O Ramalhete de Flores do Campo

Seu Orlando tinha uma floricultura que ficava de frente pro cemitério. Seu negocio ia de vento em popa, afinal, morre gente todos os dias e não tem lugar mais propício para uma floricultura do que ali, em frente ao cemitério. Já perdeu a conta de quantas consciências salvou, pelos mais de 10 anos que estava ali, ao vender uma flor para aquele ente querido e quase esquecido.

Diferentemente dos clientes emergenciais, ele tinha alguns costumeiros, como a dona Olga, que aparecia todas as quartas-feiras, próximo do horário de fechar a floricultura, lá pelas seis horas da tarde. Ela era uma senhorinha, nos seus setenta e poucos anos, mas aparentava muita saúde e lucidez. De passos firmes, chegava no balcão e pedia o seu ramalhete de flores do campo, conversava um tiquinho com o Orlando, saia em direção ao cemitério e entrava pelo portão.

Pelo pouco que conversaram, Orlando concluiu que Dona Olga era viúva há muito tempo e, decerto levava flores ao finado marido todas as quartas-feiras. A única queixa que Olga fazia era sobre a ausência dos seus filhos e netos, faziam muitos meses que eles não a visitaram e ela estava se sentindo só e abandonada. “Ainda bem que ela tem o túmulo de seu marido para visitar” pensava Orlando, algum exercício de afeto para ocupar seu cotidiano.

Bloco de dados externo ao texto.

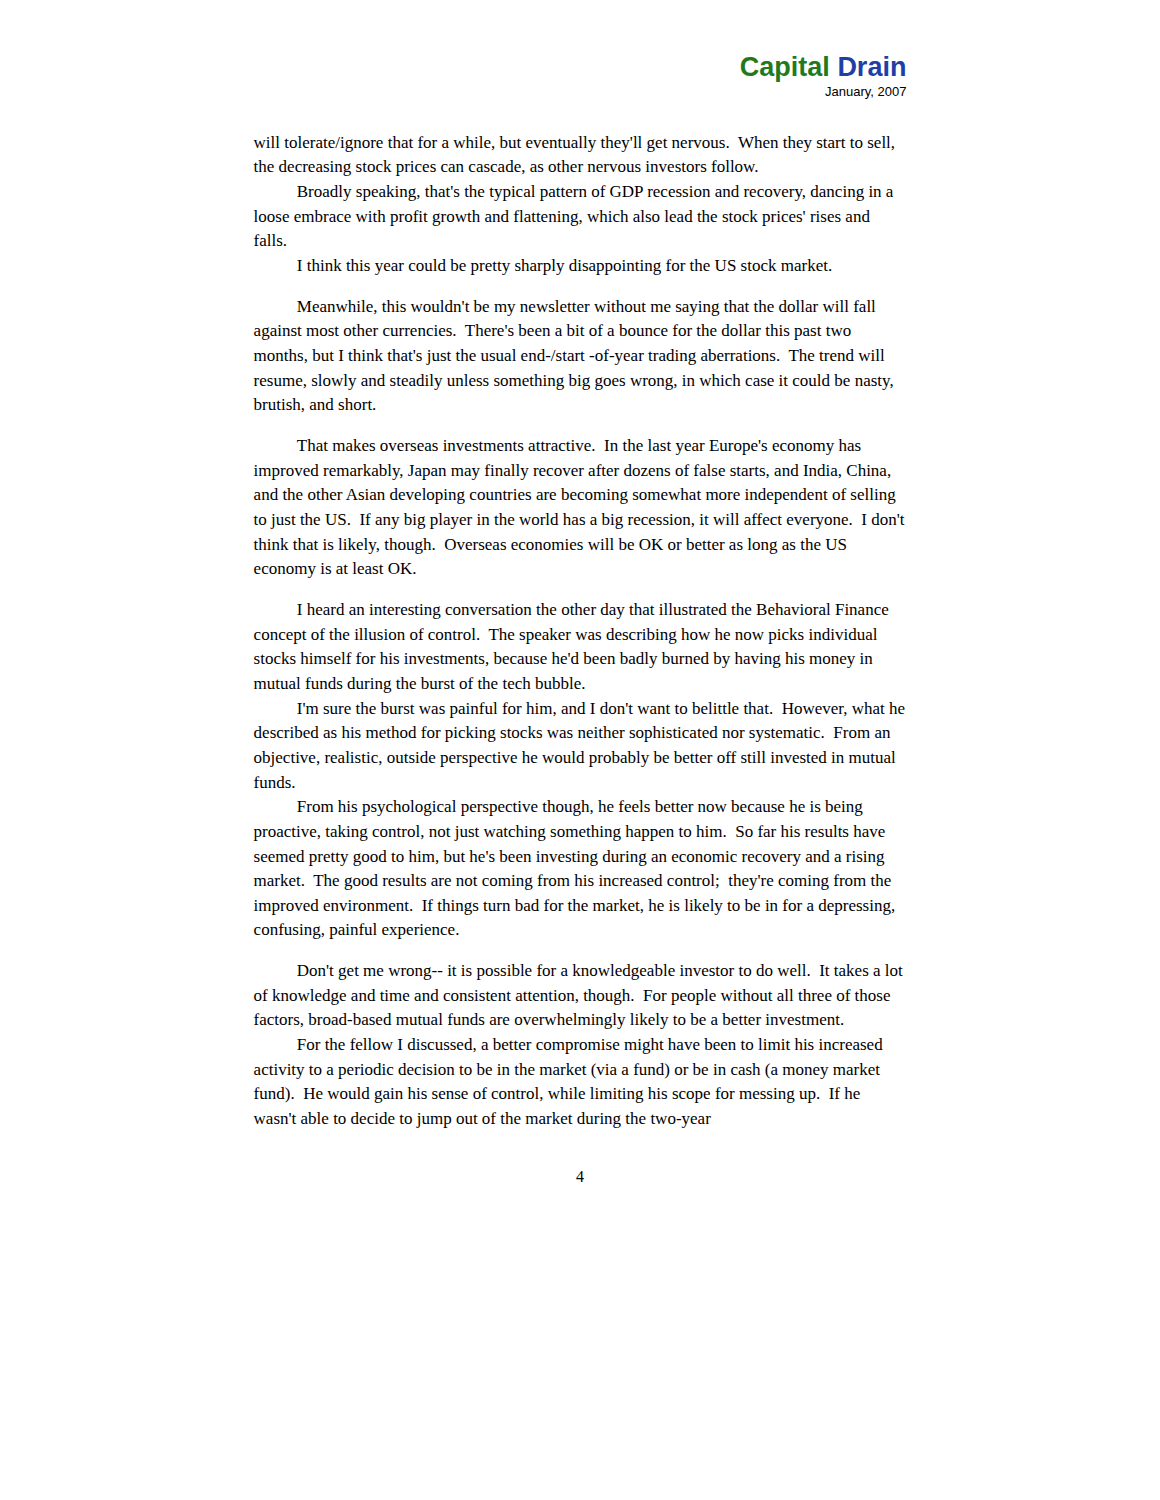Capital Drain
January, 2007
will tolerate/ignore that for a while, but eventually they'll get nervous. When they start to sell, the decreasing stock prices can cascade, as other nervous investors follow.
Broadly speaking, that's the typical pattern of GDP recession and recovery, dancing in a loose embrace with profit growth and flattening, which also lead the stock prices' rises and falls.
I think this year could be pretty sharply disappointing for the US stock market.
Meanwhile, this wouldn't be my newsletter without me saying that the dollar will fall against most other currencies. There's been a bit of a bounce for the dollar this past two months, but I think that's just the usual end-/start -of-year trading aberrations. The trend will resume, slowly and steadily unless something big goes wrong, in which case it could be nasty, brutish, and short.
That makes overseas investments attractive. In the last year Europe's economy has improved remarkably, Japan may finally recover after dozens of false starts, and India, China, and the other Asian developing countries are becoming somewhat more independent of selling to just the US. If any big player in the world has a big recession, it will affect everyone. I don't think that is likely, though. Overseas economies will be OK or better as long as the US economy is at least OK.
I heard an interesting conversation the other day that illustrated the Behavioral Finance concept of the illusion of control. The speaker was describing how he now picks individual stocks himself for his investments, because he'd been badly burned by having his money in mutual funds during the burst of the tech bubble.
I'm sure the burst was painful for him, and I don't want to belittle that. However, what he described as his method for picking stocks was neither sophisticated nor systematic. From an objective, realistic, outside perspective he would probably be better off still invested in mutual funds.
From his psychological perspective though, he feels better now because he is being proactive, taking control, not just watching something happen to him. So far his results have seemed pretty good to him, but he's been investing during an economic recovery and a rising market. The good results are not coming from his increased control; they're coming from the improved environment. If things turn bad for the market, he is likely to be in for a depressing, confusing, painful experience.
Don't get me wrong-- it is possible for a knowledgeable investor to do well. It takes a lot of knowledge and time and consistent attention, though. For people without all three of those factors, broad-based mutual funds are overwhelmingly likely to be a better investment.
For the fellow I discussed, a better compromise might have been to limit his increased activity to a periodic decision to be in the market (via a fund) or be in cash (a money market fund). He would gain his sense of control, while limiting his scope for messing up. If he wasn't able to decide to jump out of the market during the two-year
4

Num dia cinzento desses, morreu um grande amigo do Orlando, e ele manteve a floricultura aberta apesar da dor no coração. Mandou uma bela coroa de flores para fazer-se presente no funeral, mesmo estando do outro lado da rua. O enterro seria perto das seis da tarde, naquela terça-feira.

Quinze pras seis da tarde Orlando fechou a floricultura e foi ao enterro de seu amigo. Depois do sepultamento veio caminhando aleatoriamente pelo cemitério e ficou espantado com o numero de conhecidos seus que estavam lá, mortos. Também conseguia reconhecer alguns dos arranjos de flores saídos de sua floricultura, definitivamente era um bom negócio. Parou estarrecido em frente a um túmulo.

As flores do vazinho já estavam secas, a foto era de uma senhora de ar imponente e sério, mas de olhar feliz. Olga Albuquerque do Nascimento (17/08/1932 - 23/11/2005). Era a Dona Olga, sua cliente contumaz da floricultura. A data da morte já completava alguns anos.

Ainda pálido e com o pensamento a mil, foi até sua floricultura, reabriu as portas, fez um belo ramalhete de flores do campo e o levou até aquele tumulo. A partir desse dia, Orlando repetia o ritual: às quartas-feiras levava um ramalhete de flores do campo para a Dona Olga, e jamais percebeu qualquer sinal de outra pessoa, parente ou amigo, visitando sua singular cliente. Sentia-se contraditoriamente feliz ao perceber que Dona Olga nunca mais apareceu pra comprar um ramalhete de flores do campo.